MECP2 mutations in sporadic cases of Rett syndrome are almost exclusively of paternal origin

Abstract

Rett syndrome (RTT) is an X-linked neurodevelopmental disorder that apparently is lethal in male embryos. RTT almost exclusively affects female offspring and, in 99.5% of all cases, is sporadic and due to de novo mutations in the MECP2 gene. Familial cases of RTT are rare and are due to X-chromosomal inheritance from a carrier mother. We analyzed the parental origin of MECP2 mutations in sporadic cases of RTT, by analysis of linkage between the mutation in the MECP2 gene and intronic polymorphisms in 27 families with 15 different mutations, and we found a high predominance of mutations of paternal origin in 26 of 27 cases (P<.001). The paternal origin was independent of type of mutation and was found for single-base exchanges as well as for deletions. Parents were not of especially advanced age. We conclude that de novo mutations in RTT occur almost exclusively on the paternally derived X chromosome and that this is most probably the cause for the high female:male ratio observed in patients with RTT. Affected males recently have been described in a few cases of familial inheritance. Identification of the parental origin may be useful to distinguish between the sporadic form of RTT and a potentially familial form. This distinction will allow geneticists to offer more-specific counseling and discriminate between higher (maternal origin) and lower (paternal origin) recurrence risk.

Figure 1

A, Sequence analysis of patient 18, who is heterozygous for mutation R270X (c.808C→T). The wild-type allele shows the recognition site (GCCG) of the NlaIV restriction enzyme; in the mutant allele, the NlaIV recognition site (GTCG) is abolished. B, Linkage analysis of mutation R270X in patient 18. The status, at the polymorphic region c.377+266C→T of patient 18 and her parents was determined by amplification of the respective region from genomic DNA and subsequent AluI digestion (lanes 2–4). The patient showed a DNA restriction pattern with fragments 195 and 169 bp in length (upper bands), indicating heterozygosity for the c.377+266C→T polymorphism. The patient's father showed a restriction pattern with a 195-bp fragment (missing the 169-bp fragment) indicating that he carries the cytosine variant of the c.377+266C→T polymorphism on his single X chromosome. The patient's mother showed the same restriction pattern as was seen in the patient and is also heterozygous for the c.377+266C→T polymorphism. Conclusively, in patient 18, the allele containing cytosine must be of paternal origin, and the allele containing thymine must be of maternal origin.

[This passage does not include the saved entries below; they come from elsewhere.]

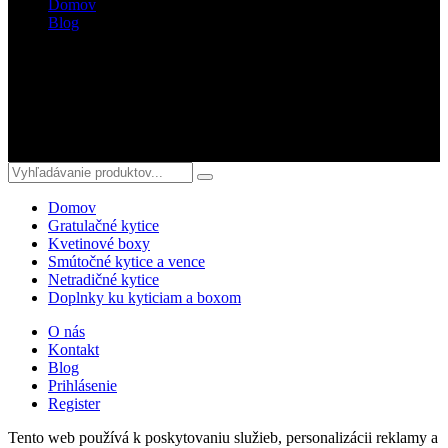
Domov
Blog
Sledujte nás
© 2018 kvetyterka.sk. All Rights Reserved.
Domov
Gratulačné kytice
Kvetinové boxy
Smútočné kytice a vence
Netradičné kytice
Doplnky ku kyticiam a boxom
O nás
Kontakt
Blog
Prihlásenie
Register
Tento web používá k poskytovaniu služieb, personalizácii reklamy a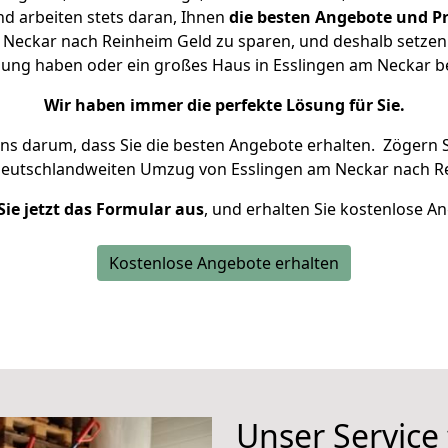
d arbeiten stets daran, Ihnen
die besten Angebote und Pr
Neckar nach Reinheim Geld zu sparen, und deshalb setzen w
hnung haben oder ein großes Haus in Esslingen am Neckar
Wir haben immer die perfekte Lösung für Sie.
uns darum, dass Sie die besten Angebote erhalten.
Zögern S
deutschlandweiten Umzug von Esslingen am Neckar nach Re
Sie jetzt das Formular aus
, und erhalten Sie kostenlose A
Kostenlose Angebote erhalten
Unser Service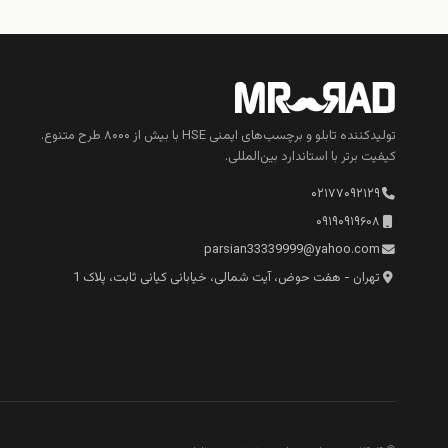
تولیدکننده تابلو و برچسب‌های ایمنی HSE با بیش از ۸۰۰۰ طرح متنوع.
کیفیت برتر با استاندارد بین‌المللی.
۰۲۱۷۷۰۹۲۱۲۹
۰۹۱۹۰۹۱۹۶۰۸
parsian33339999@yahoo.com
تهران - هفت حوض، آیت شمالی، خیابانی کیانی ثابت، پلاک 1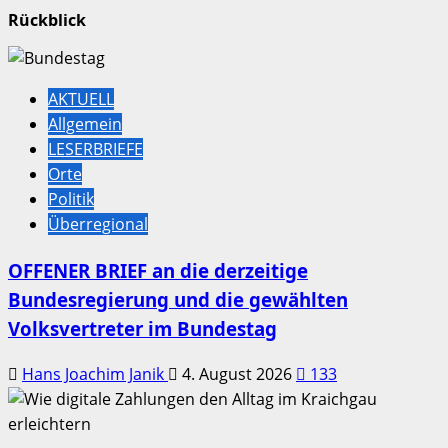
Rückblick
AKTUELL
Allgemein
LESERBRIEFE
Orte
Politik
Überregional
OFFENER BRIEF an die derzeitige
Bundesregierung und die gewählten
Volksvertreter im Bundestag
Hans Joachim Janik
4. August 2026
133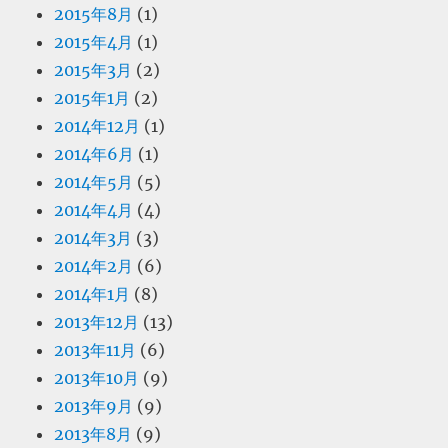
2015年8月
(1)
2015年4月
(1)
2015年3月
(2)
2015年1月
(2)
2014年12月
(1)
2014年6月
(1)
2014年5月
(5)
2014年4月
(4)
2014年3月
(3)
2014年2月
(6)
2014年1月
(8)
2013年12月
(13)
2013年11月
(6)
2013年10月
(9)
2013年9月
(9)
2013年8月
(9)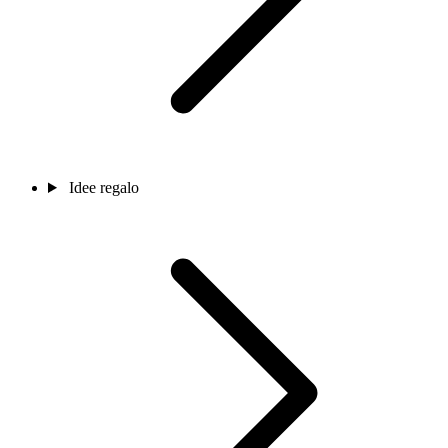
Idee regalo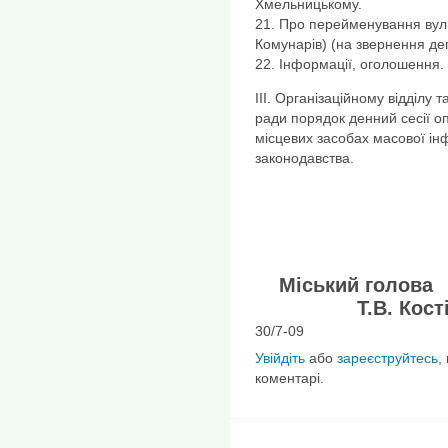
Хмельницькому.
21. Про перейменування вули
Комунарів) (на звернення де
22. Інформації, оголошення.
ІІІ. Організаційному відділу 
ради порядок денний сесії оп
місцевих засобах масової ін
законодавства.
Міськ
Т.В. Кості
30/7-09
Увійдіть
або
зареєструйтесь
,
коментарі.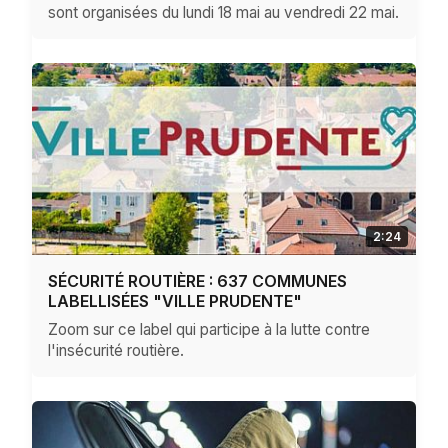
sont organisées du lundi 18 mai au vendredi 22 mai.
2:24
SÉCURITÉ ROUTIÈRE : 637 COMMUNES
LABELLISÉES "VILLE PRUDENTE"
Zoom sur ce label qui participe à la lutte contre
l'insécurité routière.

Lanes 6–15 show polymorphism genotyping and mutation detection in five different clones of patient 18. Clones 1–3 show an AluI restriction pattern indicated by cytosine variant alleles of the c.377+266C→T polymorphism (lanes 6–8), and clones 4 and 5 show a pattern indicated by thymine variant alleles (lanes 9 and 10). Mutation detection in these five clones was done by second-round PCR and subsequent digestion with NlaIV. Mutant alleles miss an NlaIV cleavage site, at position 490 of the generated 590-bp PCR product, resulting in a DNA fragment that is 191 bp in length (upper band), instead of two smaller fragments. Clones 1–3 (lanes 11–13) show this 191-bp fragment, and clones 4 and 5 (lanes 14 and 15) do not. Mutation R270X is linked to the cytosine variant allele of the c.377+266C→T polymorphism and therefore is of paternal origin.